En 1965, la municipalité construit la plage des Sablettes, au pied de la vieille ville, qui permet à Menton d’augmenter sensiblement son offre balnéaire. Deux ans plus tard est inauguré le port de plaisance de Menton-Garavan (Ill. 2).

Ill. 2. La vieille ville, la plage des Sablettes et le port de plaisance de Menton (© J.-Ch. Gay, 2018)

Le tourisme bénéficie de la proximité de la Principauté de Monaco, située à quelques kilomètres.

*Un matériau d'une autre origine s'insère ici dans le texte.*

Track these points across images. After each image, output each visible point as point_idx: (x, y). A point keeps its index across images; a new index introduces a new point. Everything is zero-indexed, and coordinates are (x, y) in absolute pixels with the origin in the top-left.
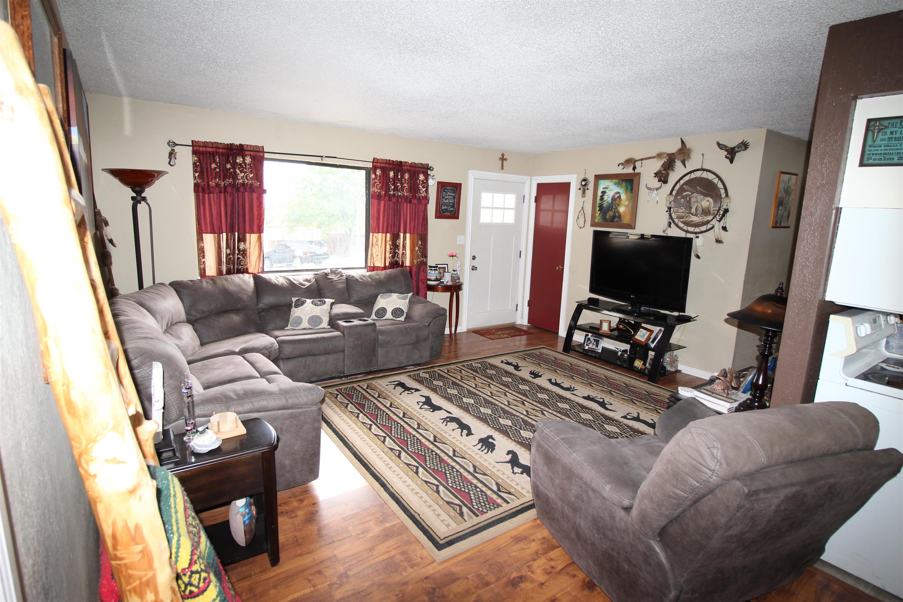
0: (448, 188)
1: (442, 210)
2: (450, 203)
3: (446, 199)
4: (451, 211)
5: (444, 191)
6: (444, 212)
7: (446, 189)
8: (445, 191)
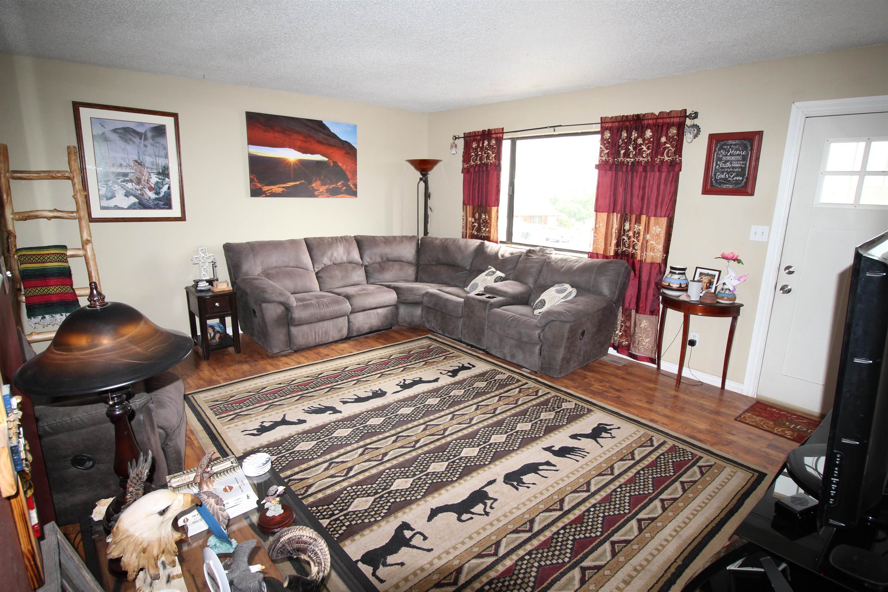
0: (730, 142)
1: (716, 180)
2: (733, 168)
3: (726, 162)
4: (737, 182)
5: (721, 148)
6: (720, 183)
7: (724, 145)
8: (724, 149)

Cette influence se remarque particulièrement lors des grands événements organisés dans le micro-État avec des hébergements marchands (1 100 chambres d’hôtels et plus de 1 000 lits en résidences de tourisme et villages de vacances) qui font le plein.

Les pratiques de découverte et l’augmentation de la mobilité expliquent également l’attrait actuel pour le patrimoine laissé par le tourisme de la Belle Époque, avec ses palaces et ses jardins (Val Rameh, Maria Serena, Fontana Rosa, Serres de la Madone…), qui font la renommée de la ville (Ill. 3). À cette mise en abyme du tourisme, se rajoute la vieille ville et la valorisation du citron. De tels atouts lui ont permis d’obtenir, en 1991, le label «Ville d’art et d’histoire».

Ill. 3. L’ancien hôtel Impérial et son parc (© J.-Ch. Gay, 2008)

Aujourd’hui, Menton est désormais une ville touristique, et non plus une ville touristifiée comme elle l’était il y a un siècle. À l’ombre de la Principauté, qui a créé 1 000 emplois par an ces 25 dernières années, la ville est devenue une banlieue du micro-État, puisque près d’un actif mentonnais sur deux y travaillent, quand bien même les tensions sur le marché immobilier et le niveau très élevé des prix limitent leur installation.

Avec seulement 9% de logements sociaux sur son territoire, la ville ne remplit pas les objectifs de la loi SRU (Solidarité et Renouvellement Urbain) et elle doit s’acquitter de pénalités financières, il faut dire que les terrains constructibles sont rares et accidentés. Le tourisme contribue à cette situation difficile puisqu’en 2018, les 12 500 de résidences secondaires représentaient 42,9% des logements qui sont largement entre les mains d’Italiens. Ces derniers animent le marché immobilier local et compliquent l’accès au logement des actifs. Ces difficultés sérieuses d’accès au logement placent Menton en «zone tendue», avec une surtaxe de la taxe d’habitation de 30% sur les résidences secondaires.

Jean-Christophe GAY

Bibliographie

  • Bottaro Alain, Hogu Nicolas, Kertenian Rémy, Monnier Yves, Mariotti Julie, Tricotti Josiane et Eisenlohr Michel, 2019, Menton, une ville de palaces. Les palais d’hiver de l’aristocratie internationale, 1860-1914. Arles, Honoré Clair, 305 p.
  • Caperan-Moreno Louis, 1980, Histoire de Menton. Menton, Annales de la Société d’art et d’histoire du Mentonnais, 141 p.
  • Ghersi Rolland, 2011, «James Henry Bennet, créateur de la station climatique de Menton», Recherches régionales. n° 197, p. 37-46, en ligne [pdf].
  • Négrel Geneviève, 2020, Menton, villégiatures sur la Riviera. Lyon, Lieux-Dits, coll. «Images du Patrimoine», 120 p.
  • Recherches régionales, 2011, n° 200 (Actes du colloque «Menton, une exception azuréenne ou 150 ans d’histoire du tourisme (1861-2011)»), 125 p., en ligne [pdf].